14. Encouraging progress on structural fiscal reforms needs to be followed through with ambitious legislation and rigorous implementation.
- Independent fiscal council: The proposed council has several strengths. Its independence, both real and perceived, is paramount. This would be helped by a non-renewable presidential term of five years or more.
- Sustainability factor: The committee’s proposal provides a strong framework for ensuring the sustainability of the pension system.
- Revenue and expenditure reviews: The creation of a panel of experts to advise on tax and regional financing reform should be followed through. Expenditure reviews, looking across several levels of public administration, would help find synergies, more efficient delivery of public services, and identify growth-enhancing measures.
- Multi-year budgeting: There is a need for a more medium-term basis in budgeting and to consolidate the various budget documents into one that captures the entire general government, reconciles changes to the prior-year budgets, and shows clearly the impact of policy changes.
- Regional fiscal discipline: Last year’s strong regional performance should be cemented by further improving the implementation of the Organic Budget Law.
Europe should do more
15. Last, but certainly not least: more should be done at the European level to ease Spain’s adjustment.

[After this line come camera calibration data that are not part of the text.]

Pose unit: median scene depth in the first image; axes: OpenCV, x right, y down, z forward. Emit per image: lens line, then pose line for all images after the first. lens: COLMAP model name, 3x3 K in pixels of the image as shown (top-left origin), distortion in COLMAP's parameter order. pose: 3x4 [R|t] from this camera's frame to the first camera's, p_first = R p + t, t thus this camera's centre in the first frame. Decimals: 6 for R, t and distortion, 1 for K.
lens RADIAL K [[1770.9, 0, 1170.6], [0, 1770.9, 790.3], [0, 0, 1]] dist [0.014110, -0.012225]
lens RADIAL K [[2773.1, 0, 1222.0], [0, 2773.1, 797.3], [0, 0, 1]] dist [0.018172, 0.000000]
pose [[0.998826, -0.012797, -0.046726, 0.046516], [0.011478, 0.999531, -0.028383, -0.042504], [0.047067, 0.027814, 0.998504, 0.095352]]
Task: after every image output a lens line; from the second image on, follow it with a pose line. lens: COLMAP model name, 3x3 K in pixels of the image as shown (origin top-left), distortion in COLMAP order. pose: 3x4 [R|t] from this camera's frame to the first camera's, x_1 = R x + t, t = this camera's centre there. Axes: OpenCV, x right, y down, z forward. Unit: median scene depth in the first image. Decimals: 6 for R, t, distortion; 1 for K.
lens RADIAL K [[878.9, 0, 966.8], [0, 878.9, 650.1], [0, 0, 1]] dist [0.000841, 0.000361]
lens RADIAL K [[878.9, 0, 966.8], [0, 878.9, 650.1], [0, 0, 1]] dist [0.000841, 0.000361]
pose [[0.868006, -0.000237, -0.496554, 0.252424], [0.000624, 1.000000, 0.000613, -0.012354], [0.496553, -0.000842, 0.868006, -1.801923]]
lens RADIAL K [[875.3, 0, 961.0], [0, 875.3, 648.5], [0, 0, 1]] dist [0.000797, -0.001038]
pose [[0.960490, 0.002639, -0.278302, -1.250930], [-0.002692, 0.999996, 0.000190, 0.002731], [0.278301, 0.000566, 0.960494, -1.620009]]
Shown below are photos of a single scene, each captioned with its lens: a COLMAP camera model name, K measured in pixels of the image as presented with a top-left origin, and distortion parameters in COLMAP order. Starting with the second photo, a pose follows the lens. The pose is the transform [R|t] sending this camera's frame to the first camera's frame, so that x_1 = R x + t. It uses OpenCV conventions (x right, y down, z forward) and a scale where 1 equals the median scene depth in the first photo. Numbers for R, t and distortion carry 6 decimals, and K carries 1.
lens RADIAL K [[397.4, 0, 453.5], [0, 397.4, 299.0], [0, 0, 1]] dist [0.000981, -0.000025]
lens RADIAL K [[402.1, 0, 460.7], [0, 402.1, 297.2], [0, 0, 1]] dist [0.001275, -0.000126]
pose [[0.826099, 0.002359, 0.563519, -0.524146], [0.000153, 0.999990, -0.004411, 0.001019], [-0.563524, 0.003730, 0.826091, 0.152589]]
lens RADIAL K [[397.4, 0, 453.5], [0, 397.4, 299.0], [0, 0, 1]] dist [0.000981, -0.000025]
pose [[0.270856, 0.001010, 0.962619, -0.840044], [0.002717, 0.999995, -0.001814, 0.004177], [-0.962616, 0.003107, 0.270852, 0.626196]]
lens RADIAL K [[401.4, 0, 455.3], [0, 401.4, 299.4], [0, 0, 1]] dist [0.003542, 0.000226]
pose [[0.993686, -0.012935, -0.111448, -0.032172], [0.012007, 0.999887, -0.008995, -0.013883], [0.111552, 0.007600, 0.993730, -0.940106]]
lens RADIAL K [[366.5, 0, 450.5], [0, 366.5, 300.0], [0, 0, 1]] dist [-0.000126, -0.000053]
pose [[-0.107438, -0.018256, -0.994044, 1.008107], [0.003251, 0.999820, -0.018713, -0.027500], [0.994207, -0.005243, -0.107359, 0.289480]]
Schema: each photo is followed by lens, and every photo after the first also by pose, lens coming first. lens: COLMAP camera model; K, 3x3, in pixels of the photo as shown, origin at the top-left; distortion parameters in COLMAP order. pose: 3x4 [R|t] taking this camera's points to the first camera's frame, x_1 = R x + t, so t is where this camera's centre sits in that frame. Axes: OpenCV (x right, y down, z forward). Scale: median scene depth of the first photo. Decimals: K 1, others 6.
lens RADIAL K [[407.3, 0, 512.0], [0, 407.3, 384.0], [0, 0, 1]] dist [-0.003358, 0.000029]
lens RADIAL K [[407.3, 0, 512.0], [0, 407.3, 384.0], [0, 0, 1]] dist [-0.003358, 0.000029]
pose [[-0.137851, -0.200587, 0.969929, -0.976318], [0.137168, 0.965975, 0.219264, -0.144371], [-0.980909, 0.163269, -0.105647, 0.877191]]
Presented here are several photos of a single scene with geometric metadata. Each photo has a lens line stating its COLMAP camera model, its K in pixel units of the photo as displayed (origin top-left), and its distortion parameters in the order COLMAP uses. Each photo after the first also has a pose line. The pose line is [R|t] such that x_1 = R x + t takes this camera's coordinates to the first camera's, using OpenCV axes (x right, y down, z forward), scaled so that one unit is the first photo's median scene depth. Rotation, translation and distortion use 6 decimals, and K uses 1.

Recent euro-area actions have reduced tail-risks and financial market stress. Nevertheless, these initiatives have not been sufficient to reverse financial fragmentation, fix the broken transmission mechanism, and deliver higher growth and employment, neither for the euro-area nor Spain. Of particular importance to Spain would be moving faster to full banking union, which would help break the sovereign/bank loop by allowing Spanish firms to compete for funds on their own merits rather than on their country of residence. Further ECB measures to reduce the much higher borrowing costs facing Spain’s private sector would also be important. Spain and the euro-area should keep the option of an OMT-eligible program open to help cement market confidence and lower yields.
1 For more detail, see our quarterly financial sector monitoring reports.